### [Work order]
Return every one of the following records word for word, leaving each line unchanged.

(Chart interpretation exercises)

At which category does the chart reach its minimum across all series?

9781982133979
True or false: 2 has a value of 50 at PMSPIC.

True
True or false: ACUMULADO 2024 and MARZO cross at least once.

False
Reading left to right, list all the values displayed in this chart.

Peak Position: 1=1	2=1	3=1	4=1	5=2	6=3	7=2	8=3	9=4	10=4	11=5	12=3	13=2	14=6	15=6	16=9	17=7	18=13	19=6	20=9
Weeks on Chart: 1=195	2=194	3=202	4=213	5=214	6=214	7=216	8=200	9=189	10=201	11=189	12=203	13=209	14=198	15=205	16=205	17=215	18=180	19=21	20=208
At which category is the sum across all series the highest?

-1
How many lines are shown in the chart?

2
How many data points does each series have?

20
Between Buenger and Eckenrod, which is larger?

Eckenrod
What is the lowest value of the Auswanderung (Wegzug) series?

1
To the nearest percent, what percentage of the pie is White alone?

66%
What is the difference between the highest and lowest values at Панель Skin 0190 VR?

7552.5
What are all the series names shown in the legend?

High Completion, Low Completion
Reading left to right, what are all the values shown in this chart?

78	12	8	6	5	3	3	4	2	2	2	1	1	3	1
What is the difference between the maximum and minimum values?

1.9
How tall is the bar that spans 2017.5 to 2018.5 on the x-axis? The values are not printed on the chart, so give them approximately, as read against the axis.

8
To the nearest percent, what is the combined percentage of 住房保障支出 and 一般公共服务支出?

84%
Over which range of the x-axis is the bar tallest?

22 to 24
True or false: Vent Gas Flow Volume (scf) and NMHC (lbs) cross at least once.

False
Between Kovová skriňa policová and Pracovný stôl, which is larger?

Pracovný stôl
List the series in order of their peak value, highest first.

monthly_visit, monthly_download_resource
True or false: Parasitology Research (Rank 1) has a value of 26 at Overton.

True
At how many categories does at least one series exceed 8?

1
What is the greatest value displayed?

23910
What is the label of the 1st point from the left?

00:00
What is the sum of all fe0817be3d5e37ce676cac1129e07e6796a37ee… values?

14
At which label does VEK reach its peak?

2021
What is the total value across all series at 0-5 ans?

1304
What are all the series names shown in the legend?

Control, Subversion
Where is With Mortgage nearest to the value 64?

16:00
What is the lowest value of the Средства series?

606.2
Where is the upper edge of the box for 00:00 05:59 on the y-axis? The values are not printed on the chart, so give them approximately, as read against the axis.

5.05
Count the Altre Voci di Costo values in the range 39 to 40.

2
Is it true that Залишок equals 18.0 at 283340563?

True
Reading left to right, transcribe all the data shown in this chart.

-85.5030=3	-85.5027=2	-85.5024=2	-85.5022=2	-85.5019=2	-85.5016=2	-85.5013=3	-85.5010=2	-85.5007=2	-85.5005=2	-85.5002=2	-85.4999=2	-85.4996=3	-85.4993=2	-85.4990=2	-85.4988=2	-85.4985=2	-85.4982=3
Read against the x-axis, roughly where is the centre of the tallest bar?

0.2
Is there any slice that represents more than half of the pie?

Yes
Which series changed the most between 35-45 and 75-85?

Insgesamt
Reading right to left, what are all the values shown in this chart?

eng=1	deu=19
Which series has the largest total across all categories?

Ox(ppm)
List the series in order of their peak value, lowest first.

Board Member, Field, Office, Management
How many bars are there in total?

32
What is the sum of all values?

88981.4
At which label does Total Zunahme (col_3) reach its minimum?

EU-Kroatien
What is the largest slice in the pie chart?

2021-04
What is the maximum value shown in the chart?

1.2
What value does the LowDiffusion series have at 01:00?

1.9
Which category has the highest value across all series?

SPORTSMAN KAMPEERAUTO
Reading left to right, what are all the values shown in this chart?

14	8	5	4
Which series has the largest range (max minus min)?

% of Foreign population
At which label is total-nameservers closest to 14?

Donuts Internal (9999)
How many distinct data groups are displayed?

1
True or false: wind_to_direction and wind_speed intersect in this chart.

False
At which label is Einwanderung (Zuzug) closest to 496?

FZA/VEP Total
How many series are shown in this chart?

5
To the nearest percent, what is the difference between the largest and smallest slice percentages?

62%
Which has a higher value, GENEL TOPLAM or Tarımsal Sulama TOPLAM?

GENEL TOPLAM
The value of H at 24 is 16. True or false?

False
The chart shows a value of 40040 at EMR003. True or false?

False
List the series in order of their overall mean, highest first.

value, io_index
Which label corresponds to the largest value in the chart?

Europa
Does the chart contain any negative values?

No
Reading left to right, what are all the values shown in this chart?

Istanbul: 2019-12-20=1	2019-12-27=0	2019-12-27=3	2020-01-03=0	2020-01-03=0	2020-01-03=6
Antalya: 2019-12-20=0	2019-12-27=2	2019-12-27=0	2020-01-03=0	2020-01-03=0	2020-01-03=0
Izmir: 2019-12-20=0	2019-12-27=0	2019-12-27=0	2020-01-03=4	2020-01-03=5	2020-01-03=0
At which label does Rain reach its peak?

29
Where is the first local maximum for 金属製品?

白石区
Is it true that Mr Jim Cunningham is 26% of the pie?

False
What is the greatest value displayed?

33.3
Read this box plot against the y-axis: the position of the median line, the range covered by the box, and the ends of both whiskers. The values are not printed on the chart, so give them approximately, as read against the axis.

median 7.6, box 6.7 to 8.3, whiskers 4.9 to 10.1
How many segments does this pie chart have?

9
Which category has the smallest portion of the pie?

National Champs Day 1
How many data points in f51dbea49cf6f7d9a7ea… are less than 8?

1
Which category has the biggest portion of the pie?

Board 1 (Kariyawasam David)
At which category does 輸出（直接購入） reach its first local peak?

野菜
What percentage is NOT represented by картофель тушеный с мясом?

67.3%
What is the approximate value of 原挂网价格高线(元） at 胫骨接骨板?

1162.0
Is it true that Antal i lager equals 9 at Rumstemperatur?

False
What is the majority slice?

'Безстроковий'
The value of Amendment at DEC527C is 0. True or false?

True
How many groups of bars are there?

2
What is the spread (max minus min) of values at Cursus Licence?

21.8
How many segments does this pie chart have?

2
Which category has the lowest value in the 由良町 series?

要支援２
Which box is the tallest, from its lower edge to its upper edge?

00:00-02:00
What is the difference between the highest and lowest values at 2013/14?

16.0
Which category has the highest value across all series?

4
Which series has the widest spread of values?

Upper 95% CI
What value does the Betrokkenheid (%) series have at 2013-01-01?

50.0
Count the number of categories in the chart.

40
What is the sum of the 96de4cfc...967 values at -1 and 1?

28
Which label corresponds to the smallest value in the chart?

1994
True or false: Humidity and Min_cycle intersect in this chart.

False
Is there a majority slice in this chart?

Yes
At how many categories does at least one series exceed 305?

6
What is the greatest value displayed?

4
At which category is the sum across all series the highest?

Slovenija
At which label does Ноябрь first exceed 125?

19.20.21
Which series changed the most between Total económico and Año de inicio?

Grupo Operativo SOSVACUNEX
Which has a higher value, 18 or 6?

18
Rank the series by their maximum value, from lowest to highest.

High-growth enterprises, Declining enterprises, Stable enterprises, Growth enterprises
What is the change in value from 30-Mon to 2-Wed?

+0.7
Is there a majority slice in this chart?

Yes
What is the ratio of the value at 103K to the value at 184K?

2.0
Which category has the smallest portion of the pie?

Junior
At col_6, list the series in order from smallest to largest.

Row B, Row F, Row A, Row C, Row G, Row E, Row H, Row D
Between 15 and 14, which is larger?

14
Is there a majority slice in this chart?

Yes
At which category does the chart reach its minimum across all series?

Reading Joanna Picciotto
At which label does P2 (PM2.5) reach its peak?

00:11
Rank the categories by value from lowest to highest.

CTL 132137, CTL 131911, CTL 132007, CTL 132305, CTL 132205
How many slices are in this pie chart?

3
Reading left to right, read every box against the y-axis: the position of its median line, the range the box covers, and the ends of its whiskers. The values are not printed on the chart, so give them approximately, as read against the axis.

### [Task result]
At which category does the chart reach its minimum across all series?

9781982133979
True or false: 2 has a value of 50 at PMSPIC.

True
True or false: ACUMULADO 2024 and MARZO cross at least once.

False
Reading left to right, list all the values displayed in this chart.

Peak Position: 1=1	2=1	3=1	4=1	5=2	6=3	7=2	8=3	9=4	10=4	11=5	12=3	13=2	14=6	15=6	16=9	17=7	18=13	19=6	20=9
Weeks on Chart: 1=195	2=194	3=202	4=213	5=214	6=214	7=216	8=200	9=189	10=201	11=189	12=203	13=209	14=198	15=205	16=205	17=215	18=180	19=21	20=208
At which category is the sum across all series the highest?

-1
How many lines are shown in the chart?

2
How many data points does each series have?

20
Between Buenger and Eckenrod, which is larger?

Eckenrod
What is the lowest value of the Auswanderung (Wegzug) series?

1
To the nearest percent, what percentage of the pie is White alone?

66%
What is the difference between the highest and lowest values at Панель Skin 0190 VR?

7552.5
What are all the series names shown in the legend?

High Completion, Low Completion
Reading left to right, what are all the values shown in this chart?

78	12	8	6	5	3	3	4	2	2	2	1	1	3	1
What is the difference between the maximum and minimum values?

1.9
How tall is the bar that spans 2017.5 to 2018.5 on the x-axis? The values are not printed on the chart, so give them approximately, as read against the axis.

8
To the nearest percent, what is the combined percentage of 住房保障支出 and 一般公共服务支出?

84%
Over which range of the x-axis is the bar tallest?

22 to 24
True or false: Vent Gas Flow Volume (scf) and NMHC (lbs) cross at least once.

False
Between Kovová skriňa policová and Pracovný stôl, which is larger?

Pracovný stôl
List the series in order of their peak value, highest first.

monthly_visit, monthly_download_resource
True or false: Parasitology Research (Rank 1) has a value of 26 at Overton.

True
At how many categories does at least one series exceed 8?

1
What is the greatest value displayed?

23910
What is the label of the 1st point from the left?

00:00
What is the sum of all fe0817be3d5e37ce676cac1129e07e6796a37ee… values?

14
At which label does VEK reach its peak?

2021
What is the total value across all series at 0-5 ans?

1304
What are all the series names shown in the legend?

Control, Subversion
Where is With Mortgage nearest to the value 64?

16:00
What is the lowest value of the Средства series?

606.2
Where is the upper edge of the box for 00:00 05:59 on the y-axis? The values are not printed on the chart, so give them approximately, as read against the axis.

5.05
Count the Altre Voci di Costo values in the range 39 to 40.

2
Is it true that Залишок equals 18.0 at 283340563?

True
Reading left to right, transcribe all the data shown in this chart.

-85.5030=3	-85.5027=2	-85.5024=2	-85.5022=2	-85.5019=2	-85.5016=2	-85.5013=3	-85.5010=2	-85.5007=2	-85.5005=2	-85.5002=2	-85.4999=2	-85.4996=3	-85.4993=2	-85.4990=2	-85.4988=2	-85.4985=2	-85.4982=3
Read against the x-axis, roughly where is the centre of the tallest bar?

0.2
Is there any slice that represents more than half of the pie?

Yes
Which series changed the most between 35-45 and 75-85?

Insgesamt
Reading right to left, what are all the values shown in this chart?

eng=1	deu=19
Which series has the largest total across all categories?

Ox(ppm)
List the series in order of their peak value, lowest first.

Board Member, Field, Office, Management
How many bars are there in total?

32
What is the sum of all values?

88981.4
At which label does Total Zunahme (col_3) reach its minimum?

EU-Kroatien
What is the largest slice in the pie chart?

2021-04
What is the maximum value shown in the chart?

1.2
What value does the LowDiffusion series have at 01:00?

1.9
Which category has the highest value across all series?

SPORTSMAN KAMPEERAUTO
Reading left to right, what are all the values shown in this chart?

14	8	5	4
Which series has the largest range (max minus min)?

% of Foreign population
At which label is total-nameservers closest to 14?

Donuts Internal (9999)
How many distinct data groups are displayed?

1
True or false: wind_to_direction and wind_speed intersect in this chart.

False
At which label is Einwanderung (Zuzug) closest to 496?

FZA/VEP Total
How many series are shown in this chart?

5
To the nearest percent, what is the difference between the largest and smallest slice percentages?

62%
Which has a higher value, GENEL TOPLAM or Tarımsal Sulama TOPLAM?

GENEL TOPLAM
The value of H at 24 is 16. True or false?

False
The chart shows a value of 40040 at EMR003. True or false?

False
List the series in order of their overall mean, highest first.

value, io_index
Which label corresponds to the largest value in the chart?

Europa
Does the chart contain any negative values?

No
Reading left to right, what are all the values shown in this chart?

Istanbul: 2019-12-20=1	2019-12-27=0	2019-12-27=3	2020-01-03=0	2020-01-03=0	2020-01-03=6
Antalya: 2019-12-20=0	2019-12-27=2	2019-12-27=0	2020-01-03=0	2020-01-03=0	2020-01-03=0
Izmir: 2019-12-20=0	2019-12-27=0	2019-12-27=0	2020-01-03=4	2020-01-03=5	2020-01-03=0
At which label does Rain reach its peak?

29
Where is the first local maximum for 金属製品?

白石区
Is it true that Mr Jim Cunningham is 26% of the pie?

False
What is the greatest value displayed?

33.3
Read this box plot against the y-axis: the position of the median line, the range covered by the box, and the ends of both whiskers. The values are not printed on the chart, so give them approximately, as read against the axis.

median 7.6, box 6.7 to 8.3, whiskers 4.9 to 10.1
How many segments does this pie chart have?

9
Which category has the smallest portion of the pie?

National Champs Day 1
How many data points in f51dbea49cf6f7d9a7ea… are less than 8?

1
Which category has the biggest portion of the pie?

Board 1 (Kariyawasam David)
At which category does 輸出（直接購入） reach its first local peak?

野菜
What percentage is NOT represented by картофель тушеный с мясом?

67.3%
What is the approximate value of 原挂网价格高线(元） at 胫骨接骨板?

1162.0
Is it true that Antal i lager equals 9 at Rumstemperatur?

False
What is the majority slice?

'Безстроковий'
The value of Amendment at DEC527C is 0. True or false?

True
How many groups of bars are there?

2
What is the spread (max minus min) of values at Cursus Licence?

21.8
How many segments does this pie chart have?

2
Which category has the lowest value in the 由良町 series?

要支援２
Which box is the tallest, from its lower edge to its upper edge?

00:00-02:00
What is the difference between the highest and lowest values at 2013/14?

16.0
Which category has the highest value across all series?

4
Which series has the widest spread of values?

Upper 95% CI
What value does the Betrokkenheid (%) series have at 2013-01-01?

50.0
Count the number of categories in the chart.

40
What is the sum of the 96de4cfc...967 values at -1 and 1?

28
Which label corresponds to the smallest value in the chart?

1994
True or false: Humidity and Min_cycle intersect in this chart.

False
Is there a majority slice in this chart?

Yes
At how many categories does at least one series exceed 305?

6
What is the greatest value displayed?

4
At which category is the sum across all series the highest?

Slovenija
At which label does Ноябрь first exceed 125?

19.20.21
Which series changed the most between Total económico and Año de inicio?

Grupo Operativo SOSVACUNEX
Which has a higher value, 18 or 6?

18
Rank the series by their maximum value, from lowest to highest.

High-growth enterprises, Declining enterprises, Stable enterprises, Growth enterprises
What is the change in value from 30-Mon to 2-Wed?

+0.7
Is there a majority slice in this chart?

Yes
What is the ratio of the value at 103K to the value at 184K?

2.0
Which category has the smallest portion of the pie?

Junior
At col_6, list the series in order from smallest to largest.

Row B, Row F, Row A, Row C, Row G, Row E, Row H, Row D
Between 15 and 14, which is larger?

14
Is there a majority slice in this chart?

Yes
At which category does the chart reach its minimum across all series?

Reading Joanna Picciotto
At which label does P2 (PM2.5) reach its peak?

00:11
Rank the categories by value from lowest to highest.

CTL 132137, CTL 131911, CTL 132007, CTL 132305, CTL 132205
How many slices are in this pie chart?

3
Reading left to right, read every box against the y-axis: the position of its median line, the range the box covers, and the ends of its whiskers. The values are not printed on the chart, so give them approximately, as read against the axis.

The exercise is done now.